The end of the Viking age was marked by the conversion of the Vikings to Christianity and the assertion of royal power over unruly subjects. By the eleventh century Denmark and Norway were conventional kingdoms much like others in Western Europe. The growing power of the kings can be seen in this massive fortress in Denmark built by Cnut, who was also king of England.
It was not until the end of the tenth century that Viking armies attacked England again. This time they were not individuals or groups of raiders acting on their own initiative but organized armies, led at first by Olaf Tryggvason of Norway and later by Svein and his son Cnut, kings of Denmark. They all hoped to use the wealth of England to establish their authority in their home kingdoms and indeed Cnut ended by making England, not his native Denmark, the real centre of power. In 991 Olaf defeated the East Anglians under the ealdorman Byhrtnoth at Maldon in Essex, a defeat commemorated in one of the greatest AngloSaxon poems. Olaf's triumph enabled him to return to Norway with a massive 22,000 pounds of silver and establish himself as king (and build, as we have seen, the great ship, Long Serpent). Other rulers saw the easy pickings which were to be had from England under the feeble rule of Ethelred, nicknamed the 'Unready' (which actually means badly advised).

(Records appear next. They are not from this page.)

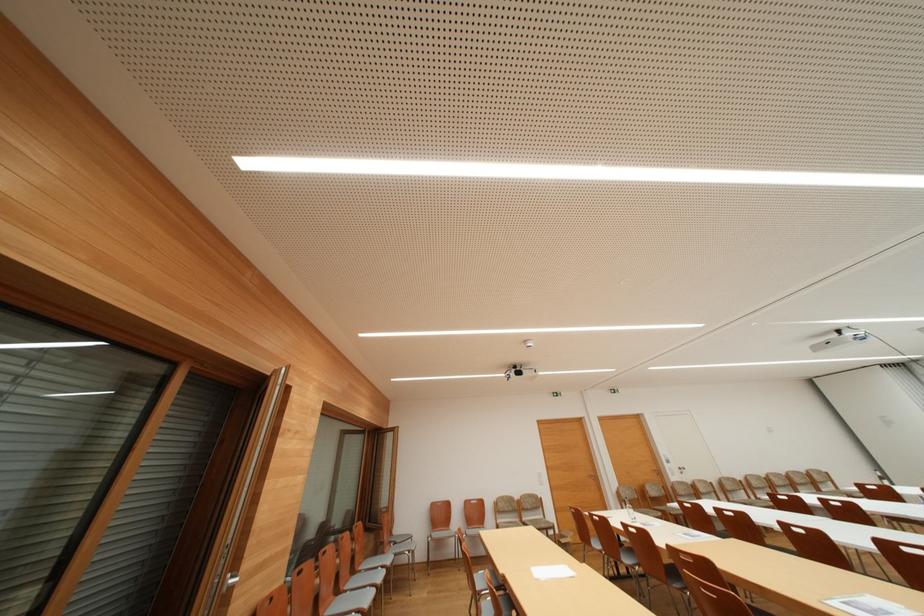
Where is `white door handle`? This screenshot has width=924, height=616. white door handle is located at coordinates (682, 469).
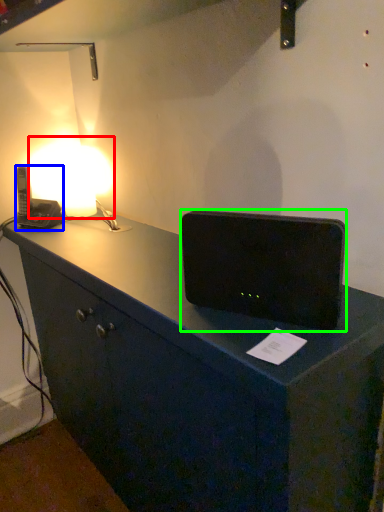
Question: Which is farther away from lamp (highlighted by a red box)? gadget (highlighted by a blue box) or loudspeaker (highlighted by a green box)?

Choices:
 (A) gadget
 (B) loudspeaker

Answer: (B)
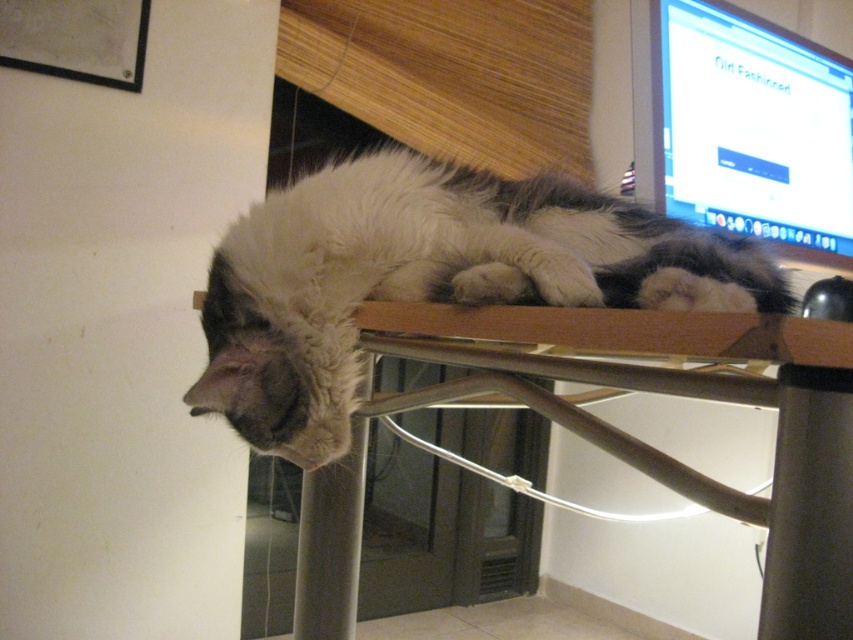
Question: Is white fluffy cat at center closer to the viewer compared to matte plastic monitor at upper right?

Choices:
 (A) no
 (B) yes

Answer: (B)

Question: Which object is farther from the camera taking this photo?

Choices:
 (A) wooden at upper center
 (B) white fluffy cat at center

Answer: (B)

Question: Is white fluffy cat at center above matte plastic monitor at upper right?

Choices:
 (A) no
 (B) yes

Answer: (A)

Question: Which point is farther from the camera taking this photo?

Choices:
 (A) (316, 360)
 (B) (457, 314)

Answer: (A)

Question: Is white fluffy cat at center further to the viewer compared to matte plastic monitor at upper right?

Choices:
 (A) no
 (B) yes

Answer: (A)

Question: Which point is farther to the camera?

Choices:
 (A) (788, 448)
 (B) (570, 234)
 (C) (753, 26)

Answer: (C)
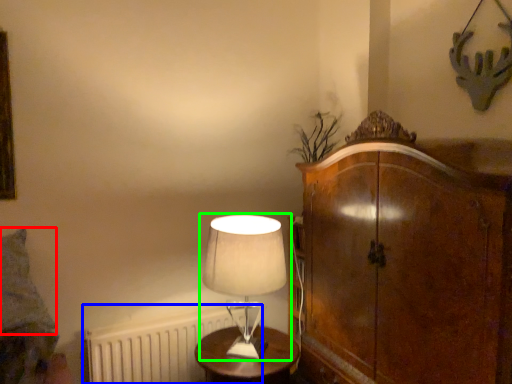
Question: Which is nearer to the pillow (highlighted by a red box)? radiator (highlighted by a blue box) or lamp (highlighted by a green box).

Choices:
 (A) radiator
 (B) lamp

Answer: (A)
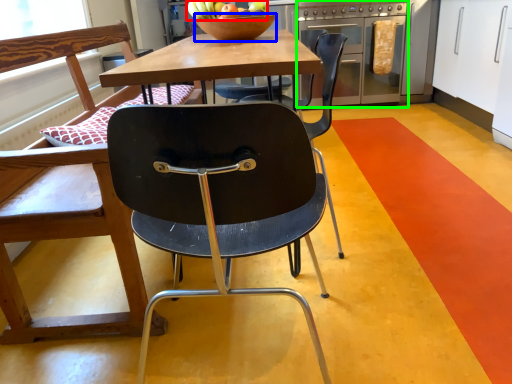
Question: Which object is positioned closest to fruit (highlighted by a red box)? Select from bowl (highlighted by a blue box) and oven (highlighted by a green box).

Choices:
 (A) bowl
 (B) oven

Answer: (A)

The new enemy was Svein Forkbeard of Denmark, who had first raided England as an ally of Olaf of Norway. He attacked again in 1007, at first merely taking Danegeld and then returning home. By 1013, however, he seems to have decided on a policy of the conquest of the whole kingdom. In this he was aided by many Anglo-Saxons, who felt that his strong rule would be preferable to the chaos they were currently enduring. Svein died in 1013 and was succeeded by Cnut who had himself crowned and who turned out to be one of England's greatest kings. But by this time he and his men could hardly be described as Vikings. Rather, he was a Christian monarch with a strong army, a chancery and all the trappings of settled government: the Viking age was over.
Heroic memories and ideals lived on and we will leave the Vikings with the heroic image of Cnut's fleet setting out for England:
The king Cnut, bidding his mother and brother farewell, again sought the bounds of the encircling shore where he had gathered a brilliant show of two hundred ships. Indeed there was so great a supply of arms that a single one of those ships could have furnished weapons in the greatest abundance if all the rest had lacked them. For there were so many types of shields that you would have thought that the hosts of all nations were at hand. Further, there was such elegant decoration on the keels that to the dazzled eyes of observers viewing from a distance, they seemed to be made of flame rather than of wood. For if at any time the sun mingled with them the radiance of its beams, here would flash the glitter of armour, there the fire of the hanging shields; burning gold on the prows, gleaming silver in the varied decorations of the vessels ... What adversary could gaze upon the lions, terrible in the glitter of their gold, upon the men of metal, menacing with their gilded brows, upon the dragons flaming with refined gold, upon the bulls threatening slaughter, their horns gleaming with gold - all these on the ships - and not feel dread and fear in the face of a king with so great a fighting force? Moreover, in this great armada, none among them was a slave, none a freed-man, none of low birth, none enfeebled by age. All were noble, all strong in the power of maturity, all fully trained in any type of warfare, all of such fleetness that they despised the speed of cavalry.
This was perhaps the high point of the seaborne armies that had conquered and ravaged much of western Europe for two centuries; but their weaknesses were to be cruelly exposed by the mailed Norman knights at Hastings in 1066.